Advances and challenges in AI-assisted MRI for lumbar disc degeneration detection and classification.
Authors
Affiliations (2)
Affiliations (2)
- Tianjin Hospital, Tianjin, China.
- Tianjin Hospital, Tianjin, China. [email protected].
Abstract
Intervertebral disc degeneration (IDD) is a major contributor to chronic low back pain. Magnetic resonance imaging (MRI) serves as the gold standard for IDD assessment, yet manual grading is often subjective and inconsistent. With advances in artificial intelligence (AI), particularly deep learning, automated detection and classification of IDD from MRI has become increasingly feasible. This narrative review aims to provide a comprehensive overview of AI applications-especially machine learning and deep learning techniques-for MRI-based detection and grading of lumbar disc degeneration, highlighting their clinical value, current limitations, and future directions. Relevant studies were reviewed and summarized based on thematic structure. The review covers classical methods (e.g., support vector machines), deep learning models (e.g., CNNs, SpineNet, ResNet, U-Net), and hybrid approaches incorporating transformers and multitask learning. Technical details, model architectures, performance metrics, and representative datasets were synthesized and discussed. AI systems have demonstrated promising performance in automatic IDD grading, in some cases matching or surpassing expert radiologists. CNN-based models showed high accuracy and reproducibility, while hybrid models further enhanced segmentation and classification tasks.

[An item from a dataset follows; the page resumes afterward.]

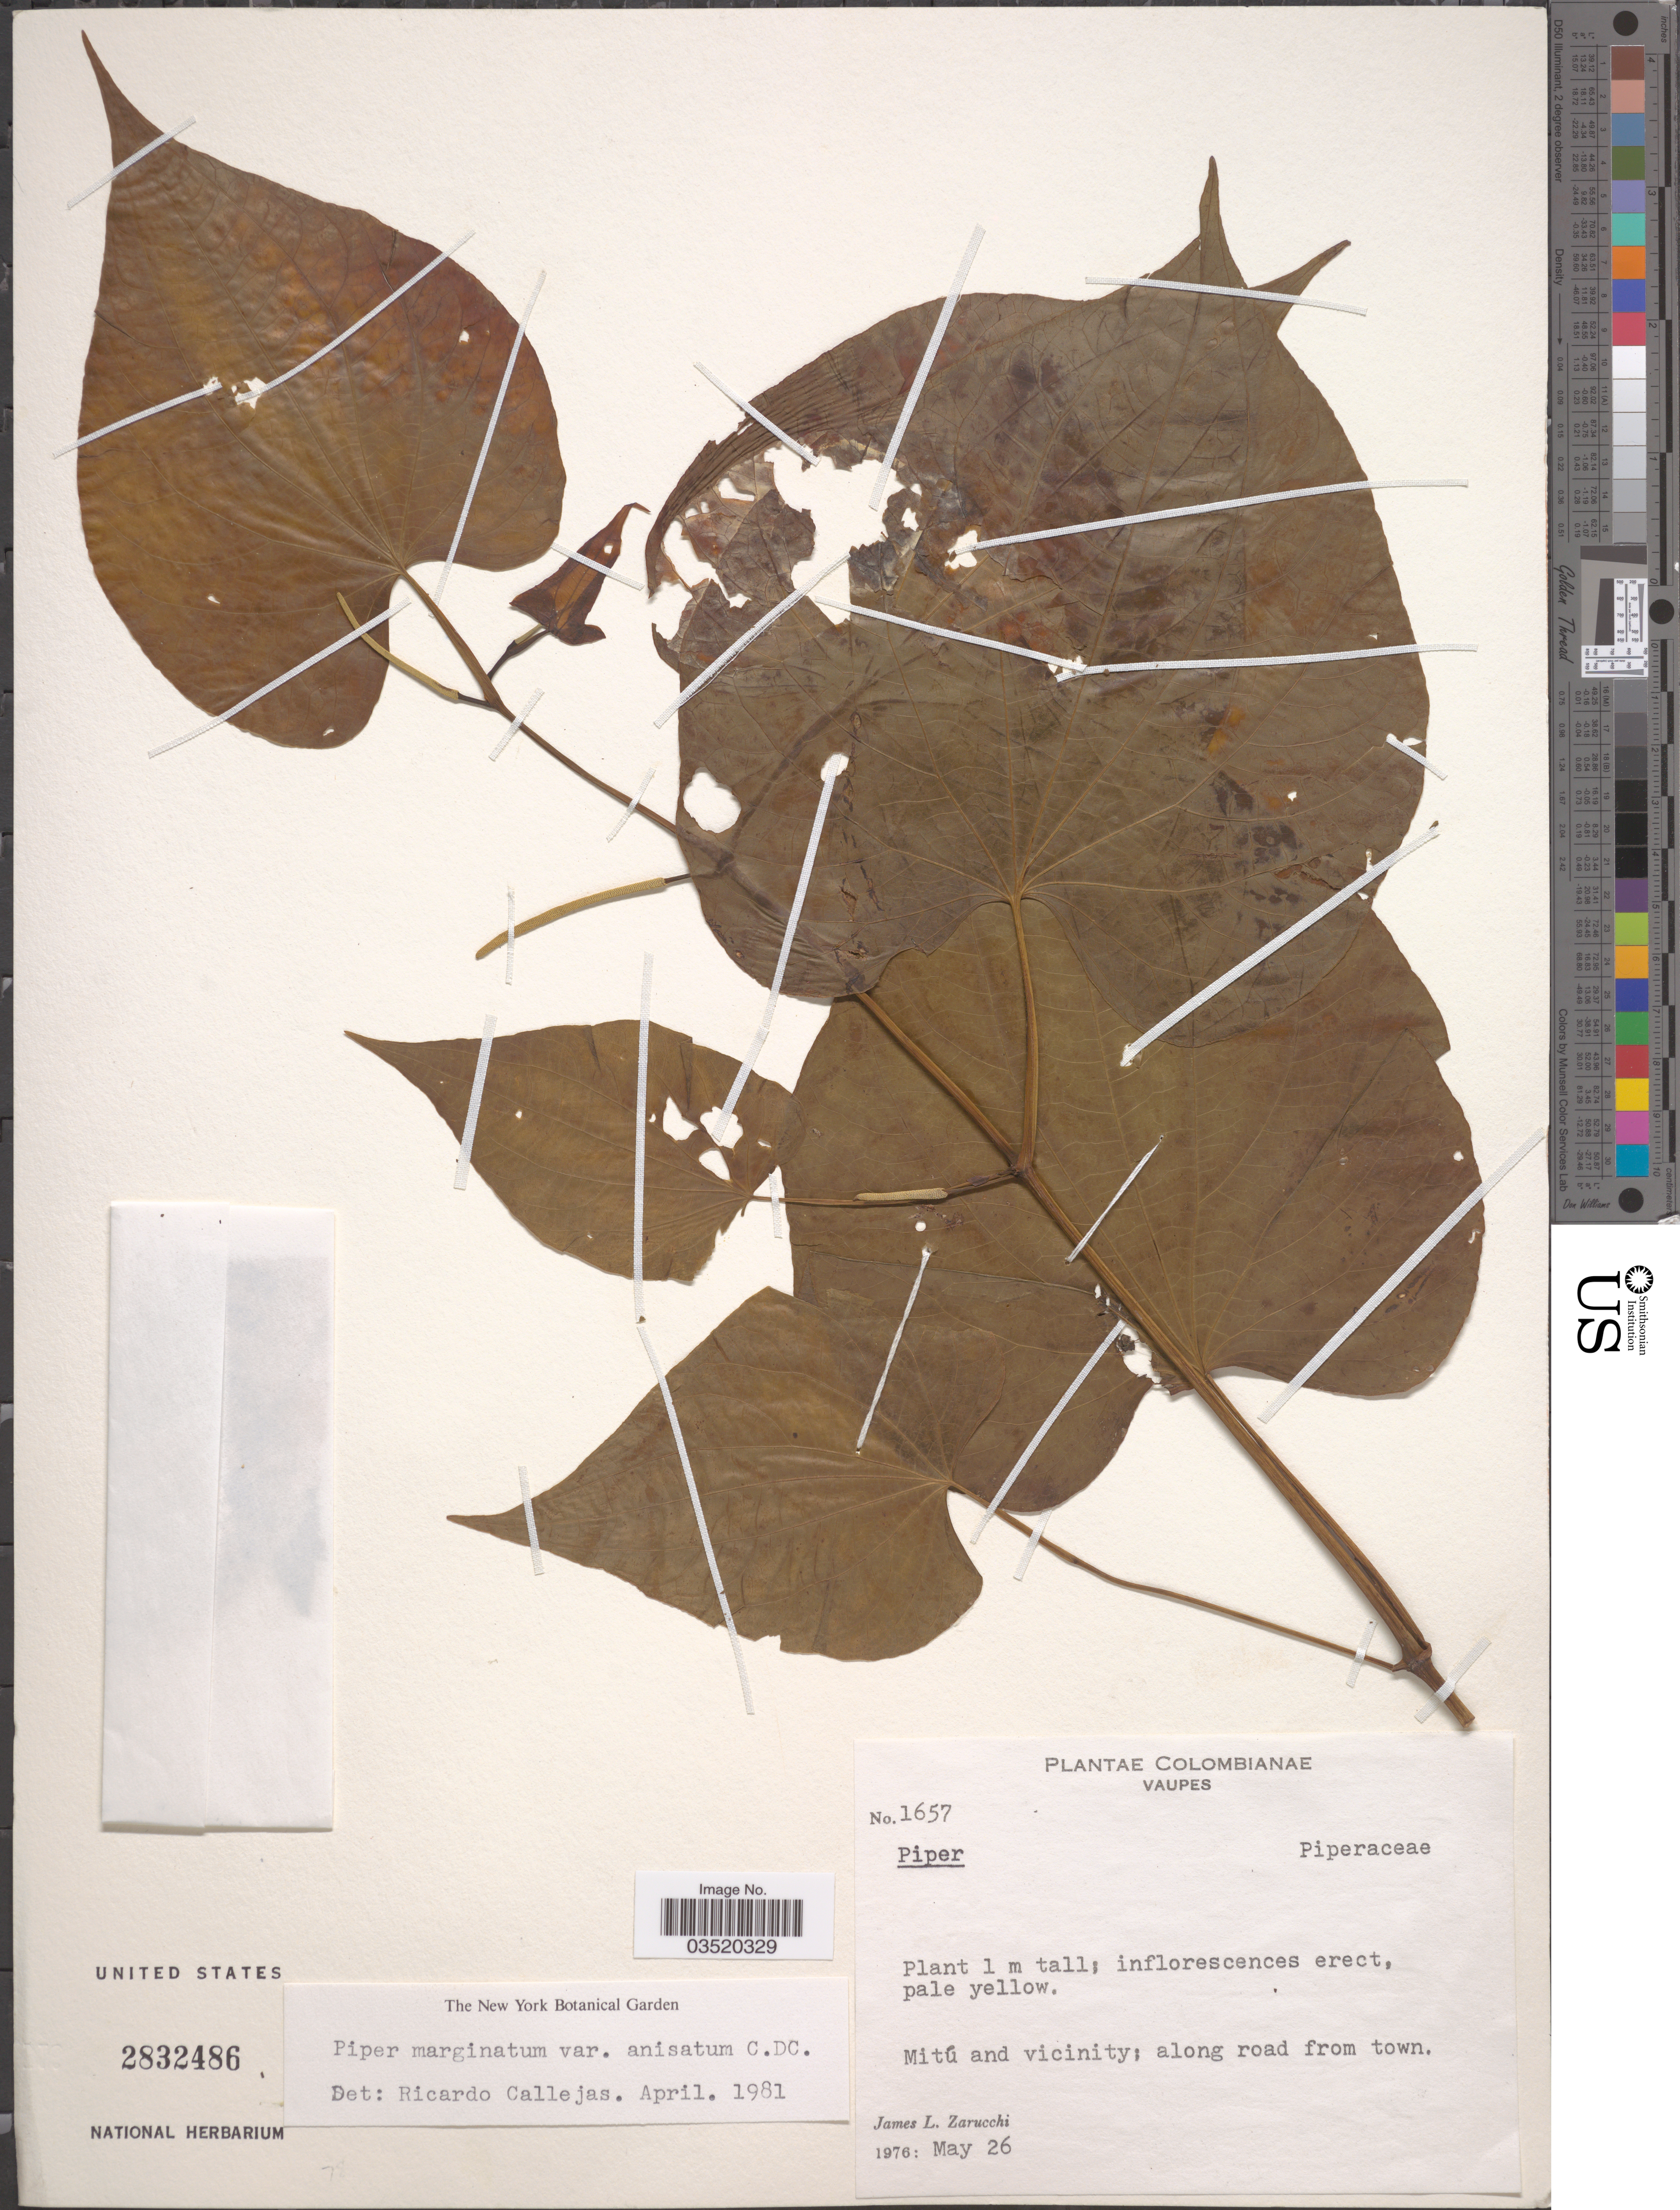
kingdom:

However, challenges remain in generalizability, data imbalance, interpretability, and regulatory integration. Tools such as Grad-CAM and SHAP improve model transparency, while methods like few-shot learning and data augmentation can alleviate data limitations. AI-assisted analysis of MRI for lumbar disc degeneration offers significant potential to enhance diagnostic efficiency and consistency. While current models are encouraging, real-world clinical implementation requires further advancements in interpretability, data diversity, ethical standards, and large-scale validation.